Justin Trudeau stuck in India | Plane sent to bring PM back from New Delhi

(Ottawa) The Canadian government plane that was supposed to bring Justin Trudeau home was still stuck on the tarmac at New Delhi airport on Monday due to a mechanical problem. The Prime Minister’s office hopes that the latter will be able to take off Tuesday afternoon, local time, aboard a plane sent as reinforcement.


The Prime Minister’s stay in India was longer than expected, despite himself. Normally, the Canadian Armed Forces aircraft carrying him and the Canadian delegation was scheduled to fly Sunday evening to Ottawa, at the end of a difficult G20 summit.

But the plane never took off. “The CC-150 Polaris of the Royal Canadian Air Force suffered a maintenance problem and is not able to transport the Prime Minister and the delegation home,” explains a spokesperson for the Department of National Defense, Daniel Le Bouthillier.

The problem detected before takeoff concerns “a component that will need to be replaced,” he said.

Another aircraft left the Trenton base on Sunday evening to go to India. According to the most recent update from Justin Trudeau’s office, a “possible departure” is planned “at the earliest late Tuesday afternoon [heure locale] “. However, the situation remains “fluid”, it is indicated.

The CC-150 Polaris fleet includes the aircraft used to transport the Prime Minister of Canada, the Governor General and other senior officials and officials. This fleet has been in use since the early 1990s.
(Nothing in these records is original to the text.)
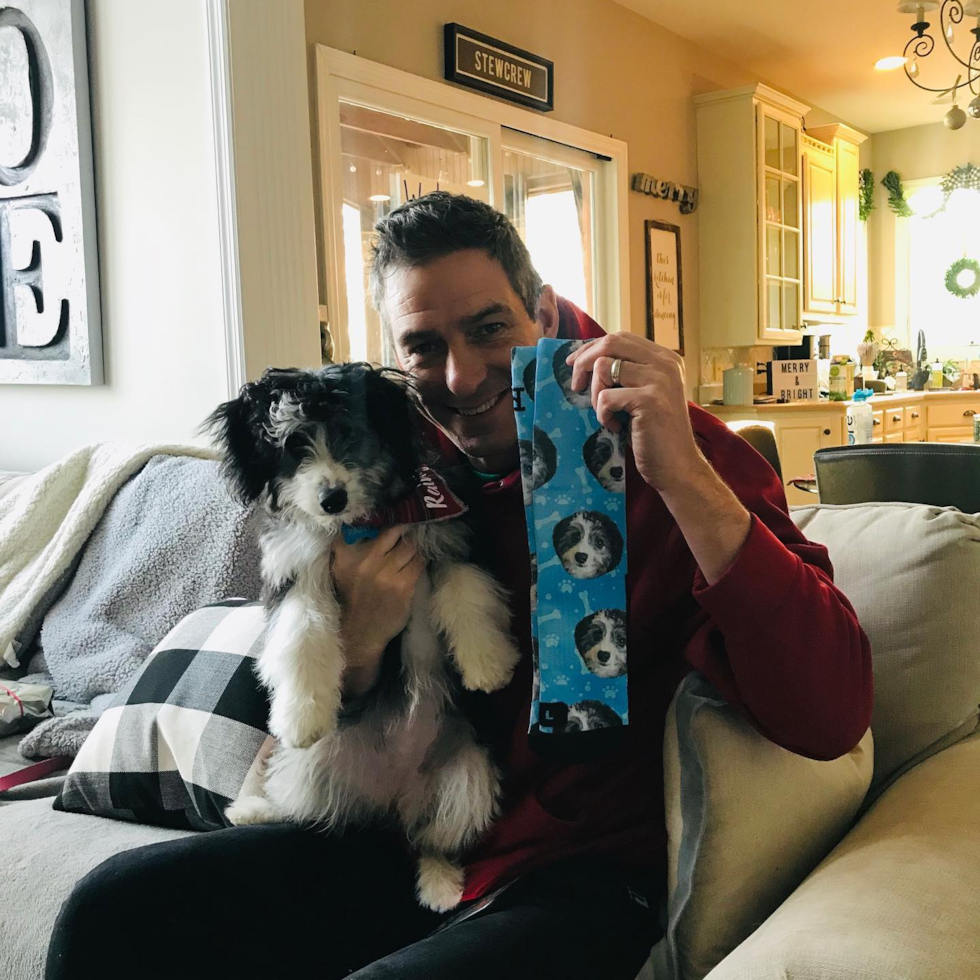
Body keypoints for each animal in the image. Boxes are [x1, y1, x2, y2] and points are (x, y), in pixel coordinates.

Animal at [205, 362, 520, 912]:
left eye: (350, 433)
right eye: (294, 446)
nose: (332, 498)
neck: (363, 524)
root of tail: (387, 796)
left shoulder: (450, 538)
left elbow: (466, 589)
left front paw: (487, 666)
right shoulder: (298, 571)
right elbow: (304, 632)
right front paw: (302, 715)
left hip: (468, 778)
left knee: (431, 837)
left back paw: (440, 883)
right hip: (310, 768)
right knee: (304, 808)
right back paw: (256, 808)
It is still unclear what will happen with Justin Trudeau’s participation in his party’s caucus meeting from Tuesday to Thursday in London, Ontario. His office is expected to provide more details on this in the coming hours.

The Prime Minister’s setbacks drew taunts from Conservative Leader Pierre Poilievre. “Today, Trudeau is experiencing the same flight delays he imposed on Canadians due to his mismanagement of federal airports,” he wrote Monday on X (formerly Twitter).

A laborious summit

The day before, the opposition leader offered this analysis about his opponent’s participation in India: “Putting partisanship aside, no one likes to see a Canadian prime minister repeatedly humiliated and trampled by the rest of the world “.

His message covers a screenshot of the front page of the Toronto Sun where we see a photo of the Indian Prime Minister, Narendra Modi, who appears to be telling his Canadian counterpart where to go. “This is the exit: Trudeau discovers he has few friends at the G20 summit in India,” headlined the tabloid.

The Hindu nationalist leader was not kind to his guest either. “He expressed our serious concerns regarding the continued anti-Indian activities of extremist elements in Canada,” it is written in the report of the Trudeau-Modi meeting from the Indian camp.

Indian media were also scathing. “Indo-Canadian relationship reaches new abyss,” headlined The Economic Times, an English-language daily newspaper in India. In this publication as in others, Canada is accused of sheltering extremist Sikhs in favor of the creation of the State of Khalistan.

“This is a big stone in the shoe of Indo-Canadian relations. Canada arrived with elements that made the meeting more problematic,” summarizes Serge Granger, professor of political science at the University of Sherbrooke.